Transformers are deep learning models that process inputs expressed in natural language and produce outputs such as translations or summaries of texts. Their arrival was announced in 2017 when Google researchers published a paper called “Attention is All You Need.” The title refers to the fact that transformers can “attend” to a large corpus of text simultaneously, whereas their predecessors, recurrent neural networks, could only attend to symbols on either side of the segment of text being processed.
Transformers work by breaking text into smaller units called tokens and mapping them onto high-dimensional networks – often thousands of dimensions. We humans cannot imagine this. The space we live in is defined by three numbers – or four, if you include time, and we can’t imagine a space with thousands of dimensions. Researchers suggest we shouldn’t even try.
Dimensions and vectors
For transformer models, words and tokens have dimensions. We can think of them as properties or relationships. For example, “male” means “king” and “female” means “queen”. These concepts can be expressed as vectors as arrows in three-dimensional space. The model attributes a probability to a particular token associated with a particular vector. For example, a princess is more likely to be associated with a vector representing “wearing a slipper” than a vector representing “wearing a dog.”

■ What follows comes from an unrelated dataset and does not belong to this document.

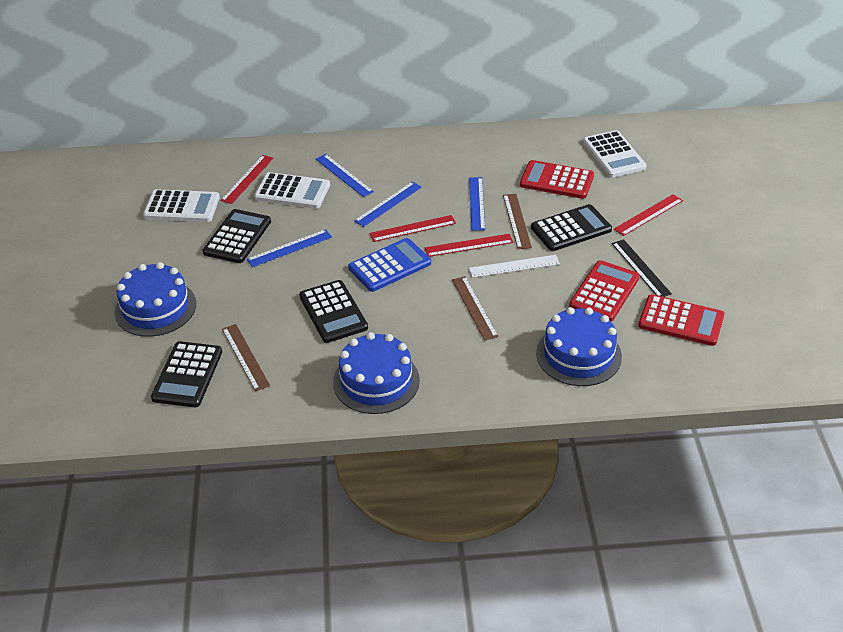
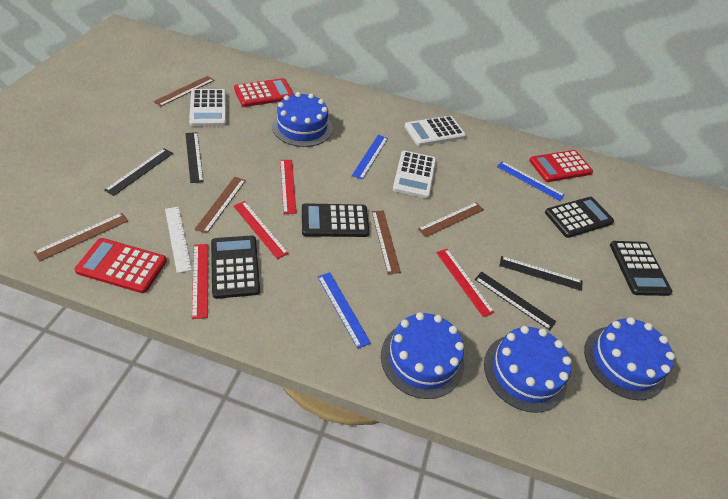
black ruler: [612,239,672,297] = 1 -> [104,148,173,196] [185,132,204,183] [475,272,556,330] [500,256,582,291] = 4
blue cake: [115,262,196,337] [333,332,420,414] [536,307,622,386] = 3 -> [272,92,332,147] [381,312,464,399] [484,326,572,413] [584,317,675,400] = 4
blue calculator: [348,238,431,292] = 1 -> none = 0
blue ruler: [247,229,332,267] [316,154,374,197] [354,182,422,227] [469,177,485,231] = 4 -> [318,272,371,349] [352,135,388,180] [497,161,565,201] = 3
brown ruler: [222,324,270,391] [452,276,499,341] [503,194,532,249] = 3 -> [34,213,128,261] [153,76,215,107] [195,177,246,234] [372,210,401,274] [418,202,484,237] = 5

There are different ways that machines find relationships or vectors between tokens. In supervised learning, they are given enough labeled data to represent all relevant vectors. In self-monitored learning, they are not given labeled data and have to find their own relationships. This means that humans cannot necessarily discover the relationships they discover. They are black boxes. Researchers are investigating how machines perform these measurements, but aren’t sure if the most powerful systems are truly transparent.
parameters and synapses
The size of a transformer model is usually measured by the number of parameters it contains. A parameter is analogous to a synapse in the human brain, which is the point where the tendrils (axons and dendrites) of our neurons meet. The first transformer models had a hundred million or more parameters, and now the largest have trillions. This is still smaller than the number of synapses in the human brain, and human neurons are far more complex and powerful organisms than artificial ones.
Not just by text
A surprising discovery a few years after Transformers came out was that they could tokenize not just text but images as well. Google released the first Vision Transformer in late 2020, and since then people around the world have marveled at the output of Dall-E, MidJourney and others.

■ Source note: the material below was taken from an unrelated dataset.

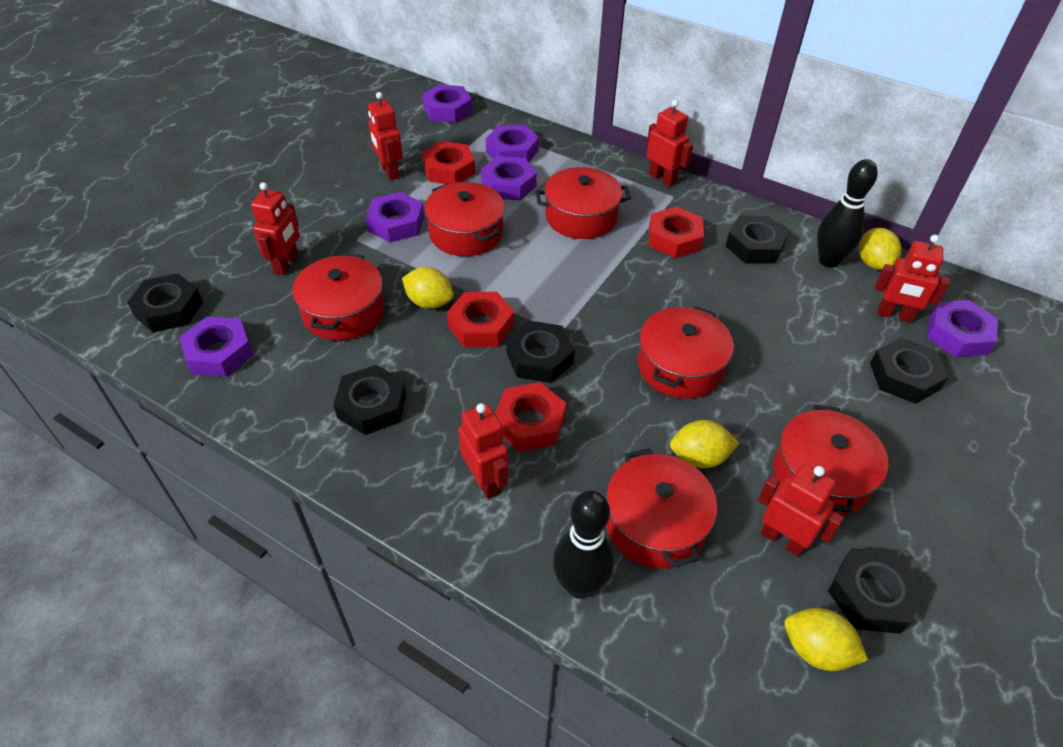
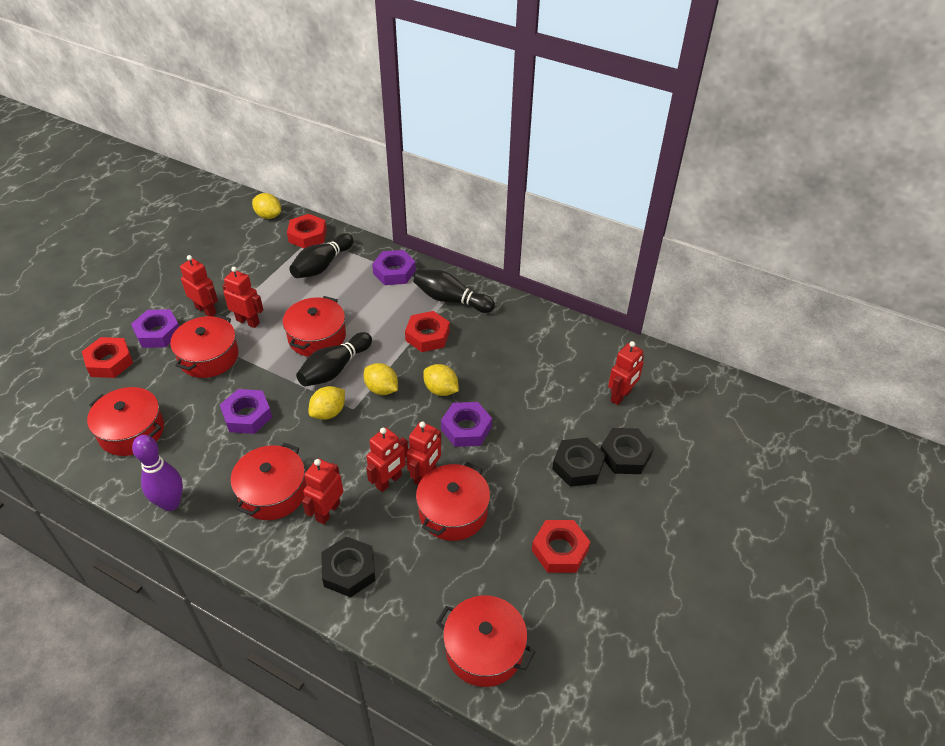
black bowling pin: [553,490,614,599] [817,159,878,268] = 2 -> [289,233,354,278] [296,332,372,387] [414,269,495,313] = 3
black nut: [127,273,203,332] [333,365,406,435] [506,321,575,383] [726,216,789,264] [828,548,925,634] [870,337,949,404] = 6 -> [321,536,375,597] [552,438,606,487] [601,428,654,474] = 3
purple bowling pin: none = 0 -> [132,435,183,511] = 1
purple nut: [180,317,253,377] [366,192,424,243] [422,84,472,123] [481,156,537,200] [486,125,539,162] [927,300,998,357] = 6 -> [131,309,179,348] [220,389,272,434] [372,250,416,285] [441,402,492,447] = 4

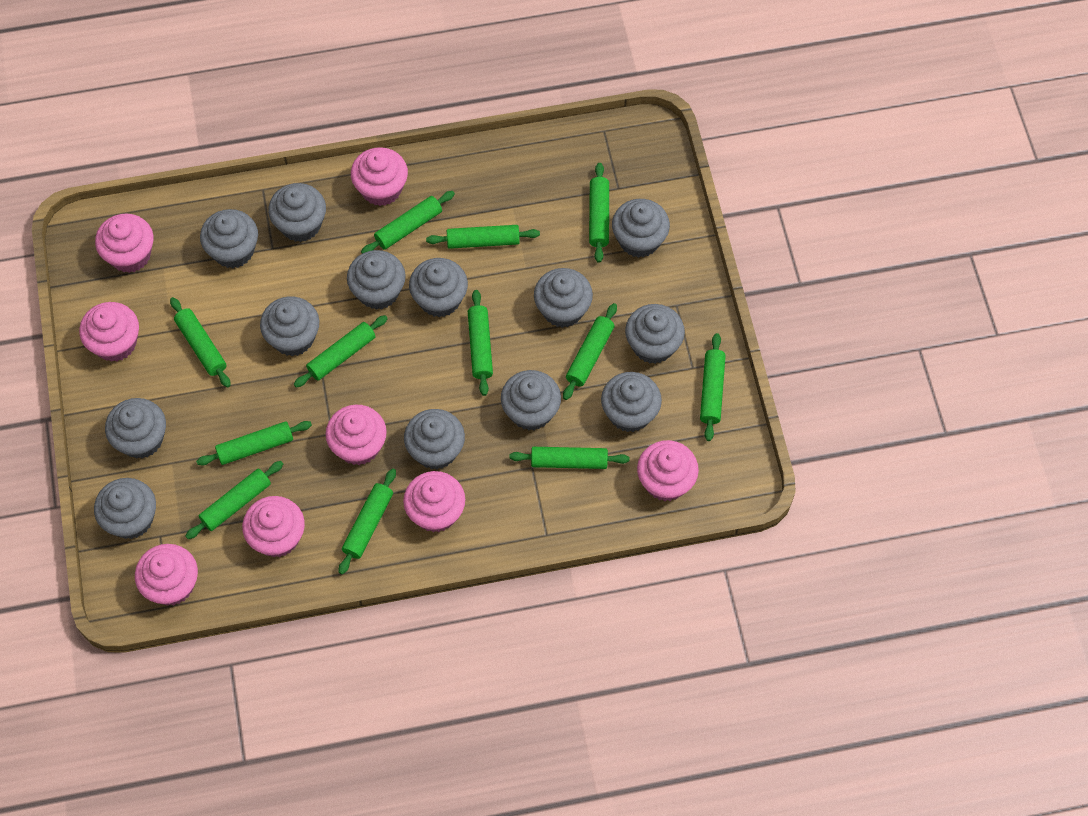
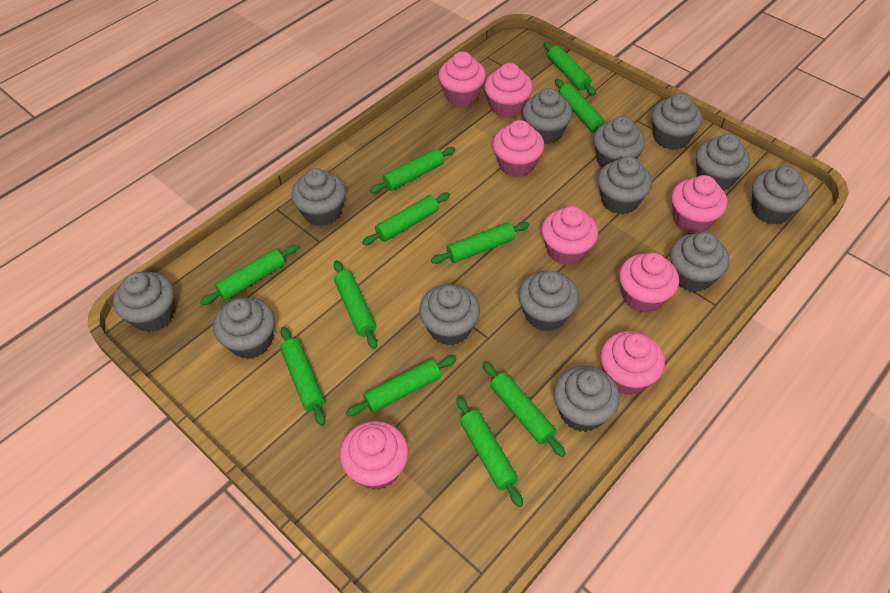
green rolling pin: [170,297,231,388] [186,461,283,539] [196,421,312,465] [294,315,388,388] [339,468,396,575] [361,191,455,253] [426,225,540,249] [468,290,493,396] [509,447,629,469] [563,303,617,400] [589,163,609,263] [700,333,726,441] = 12 -> [200,245,298,305] [280,327,325,426] [334,260,377,349] [346,356,457,416] [362,192,450,245] [370,147,455,193] [431,222,530,264] [456,396,523,507] [483,362,566,457] [544,42,596,95] [555,79,604,132] = 11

The first of these image-generation models are generative adversarial networks, or GANs. These are twin models, one (the generator) generates images designed to trick the other into accepting it as genuine, and the second system (the discriminator) rejects insufficient attempts. GANs are now superseded by diffusion models, whose approach is to peel the noise from the desired signal. The first diffusion model was actually described as long ago as 2015, but the paper was almost completely ignored. They were rediscovered in 2020.
Transformers are gluttons for compute power and energy, and this has led to concerns that this could represent a dead end for AI research. Academic institutions are already finding it difficult to fund research into the latest models, and even tech giants fear they may soon find them unaffordable. The human brain points the way forward. Not only is it larger than the latest Transformer models (about 80 billion neurons, each with 10,000 synapses, 1,000 times larger). It’s also a more efficient user of energy – mainly because we only need to activate a fraction of our synapses to perform a given computation, whereas AI systems activate all of their artificial neurons all the time. Neuromorphic chips that mimic the brain more closely than classic chips may help.
Alexa often surprises what the latest models can do, but this one isn’t surprising. “If I’m not surprised, that means I can predict the future, which I can’t.” He derives pleasure from the fact that the research community is like a beehive: you never know where the next idea will come from. The next big thing may come from two students at a university and a researcher named Ian Goodfellow created the first GAN by playing around at home after mulling over a couple of beers.